In the session dedicated to Ways of Practice, the contributions explored the domains of professional activity in architecture today. Starting from the investigation of the relationship between the different knowledge systems (not exclusively belonging to the disciplinary field of architecture) that characterise the work of architects in the contemporary condition [1], at least two levels, two complementary themes or questions emerge. On the one hand, the question of the redefinition of the very concept of architectural practice and the updating of the objectives of a professional knowledge that, while changing its physiognomy and expanding its boundaries [2], seems to maintain a certain relationship with the traditional education and teaching system [3]. On the other hand, a reflection on the role of academia, teaching, and design-based research in a panorama in the face of which the question of refuge in disciplinary autonomy or the dissolution of the figure of the architect within complex multidisciplinary processes could appear as the only possible paths.

The role of communities in the processes of evaluation, construction, and validation of design practice, as well as the interaction with stakeholders and thus their contributions to the project, are all issues that influence the two levels just mentioned.
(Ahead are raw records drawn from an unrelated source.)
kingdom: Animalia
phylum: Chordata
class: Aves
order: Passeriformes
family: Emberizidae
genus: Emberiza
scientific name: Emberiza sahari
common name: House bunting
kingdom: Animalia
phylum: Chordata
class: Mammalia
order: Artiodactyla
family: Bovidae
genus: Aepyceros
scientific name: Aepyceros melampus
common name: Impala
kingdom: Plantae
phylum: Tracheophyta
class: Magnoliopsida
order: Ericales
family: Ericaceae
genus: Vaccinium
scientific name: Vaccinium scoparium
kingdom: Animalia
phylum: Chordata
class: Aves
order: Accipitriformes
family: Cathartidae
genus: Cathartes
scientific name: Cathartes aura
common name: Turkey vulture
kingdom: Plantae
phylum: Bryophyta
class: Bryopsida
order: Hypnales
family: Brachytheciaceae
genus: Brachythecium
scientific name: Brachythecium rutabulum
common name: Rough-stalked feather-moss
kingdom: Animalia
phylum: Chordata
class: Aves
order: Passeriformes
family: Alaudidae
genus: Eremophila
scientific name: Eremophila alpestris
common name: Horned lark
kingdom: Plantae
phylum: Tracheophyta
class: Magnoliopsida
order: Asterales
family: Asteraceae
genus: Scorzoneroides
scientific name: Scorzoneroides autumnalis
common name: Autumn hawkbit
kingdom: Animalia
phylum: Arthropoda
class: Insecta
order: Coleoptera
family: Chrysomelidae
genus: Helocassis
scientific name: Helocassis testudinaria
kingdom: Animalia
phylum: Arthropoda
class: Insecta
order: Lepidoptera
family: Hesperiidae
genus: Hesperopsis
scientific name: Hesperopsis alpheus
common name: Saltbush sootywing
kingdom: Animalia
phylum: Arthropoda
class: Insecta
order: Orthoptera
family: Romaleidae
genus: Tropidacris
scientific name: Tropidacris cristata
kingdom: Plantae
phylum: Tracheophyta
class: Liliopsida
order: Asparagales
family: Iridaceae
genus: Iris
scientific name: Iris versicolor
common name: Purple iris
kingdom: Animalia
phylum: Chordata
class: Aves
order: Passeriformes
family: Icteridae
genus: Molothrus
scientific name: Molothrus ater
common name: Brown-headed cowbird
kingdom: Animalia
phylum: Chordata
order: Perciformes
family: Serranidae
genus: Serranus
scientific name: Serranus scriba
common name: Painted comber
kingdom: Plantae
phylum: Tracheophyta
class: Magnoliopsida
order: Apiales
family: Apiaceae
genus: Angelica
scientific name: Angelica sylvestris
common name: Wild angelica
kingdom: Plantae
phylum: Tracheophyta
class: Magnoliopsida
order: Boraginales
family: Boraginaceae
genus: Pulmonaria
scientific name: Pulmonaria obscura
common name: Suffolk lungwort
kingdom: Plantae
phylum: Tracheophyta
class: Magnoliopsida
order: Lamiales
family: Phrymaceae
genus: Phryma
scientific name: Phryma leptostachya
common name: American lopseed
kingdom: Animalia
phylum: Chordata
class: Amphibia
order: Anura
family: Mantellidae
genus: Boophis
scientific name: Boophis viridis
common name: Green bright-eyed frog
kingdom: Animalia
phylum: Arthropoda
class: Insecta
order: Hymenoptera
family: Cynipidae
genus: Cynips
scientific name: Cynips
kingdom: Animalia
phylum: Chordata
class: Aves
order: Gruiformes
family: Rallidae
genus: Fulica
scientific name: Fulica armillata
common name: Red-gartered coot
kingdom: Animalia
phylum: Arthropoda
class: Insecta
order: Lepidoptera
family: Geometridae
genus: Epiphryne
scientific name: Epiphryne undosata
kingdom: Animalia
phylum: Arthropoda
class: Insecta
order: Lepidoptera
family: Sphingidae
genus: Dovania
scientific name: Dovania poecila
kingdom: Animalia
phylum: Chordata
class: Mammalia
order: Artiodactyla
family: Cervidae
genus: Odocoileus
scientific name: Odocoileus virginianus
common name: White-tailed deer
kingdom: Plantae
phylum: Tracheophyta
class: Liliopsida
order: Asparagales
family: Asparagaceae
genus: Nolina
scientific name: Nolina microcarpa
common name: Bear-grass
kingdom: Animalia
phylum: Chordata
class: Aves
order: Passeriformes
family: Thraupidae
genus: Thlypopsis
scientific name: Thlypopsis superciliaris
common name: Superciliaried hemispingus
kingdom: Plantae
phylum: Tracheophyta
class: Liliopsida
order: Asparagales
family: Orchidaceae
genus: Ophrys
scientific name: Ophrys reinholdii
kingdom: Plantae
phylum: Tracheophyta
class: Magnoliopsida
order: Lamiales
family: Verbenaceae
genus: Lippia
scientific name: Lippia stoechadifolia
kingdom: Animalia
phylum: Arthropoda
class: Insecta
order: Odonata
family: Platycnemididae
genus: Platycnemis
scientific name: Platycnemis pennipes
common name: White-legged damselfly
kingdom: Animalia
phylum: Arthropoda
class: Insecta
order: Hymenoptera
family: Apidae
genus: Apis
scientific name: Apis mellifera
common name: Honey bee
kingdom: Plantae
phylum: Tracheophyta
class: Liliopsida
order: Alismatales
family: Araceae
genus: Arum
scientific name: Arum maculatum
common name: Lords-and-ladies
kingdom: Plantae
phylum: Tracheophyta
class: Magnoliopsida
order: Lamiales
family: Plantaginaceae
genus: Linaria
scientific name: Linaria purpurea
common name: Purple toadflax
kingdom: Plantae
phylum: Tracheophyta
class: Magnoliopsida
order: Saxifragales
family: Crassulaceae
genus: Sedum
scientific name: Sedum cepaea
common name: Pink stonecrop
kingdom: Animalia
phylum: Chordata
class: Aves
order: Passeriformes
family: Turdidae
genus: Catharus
In this sense, the contributions have, through the presentation of case studies, investigated transversally from a methodological point of view the methods deployed by professionals and educators in order to succeed in integrating and holding together all these contributions, working on research topics, innovative functional programmes, the use and implications of new digital technologies and the two-way contamination between professional and academic research activities.

If these changes in everyday professional practice seem to be consolidated or seem to have been forcibly incorporated into the work of architects within architecture schools, the debate is animated and far from over. Several interventions, in fact, focus on the opportunity (or the possible effectiveness) of rethinking the curricula and the university educational offer in order to consolidate and develop the adaptive behaviour of the architect as a coordinator, solicitor and stimulator of design activities that go far beyond the boundaries that traditionally defined the architect's action within the processes of habitat transformation and global sustainability challenges.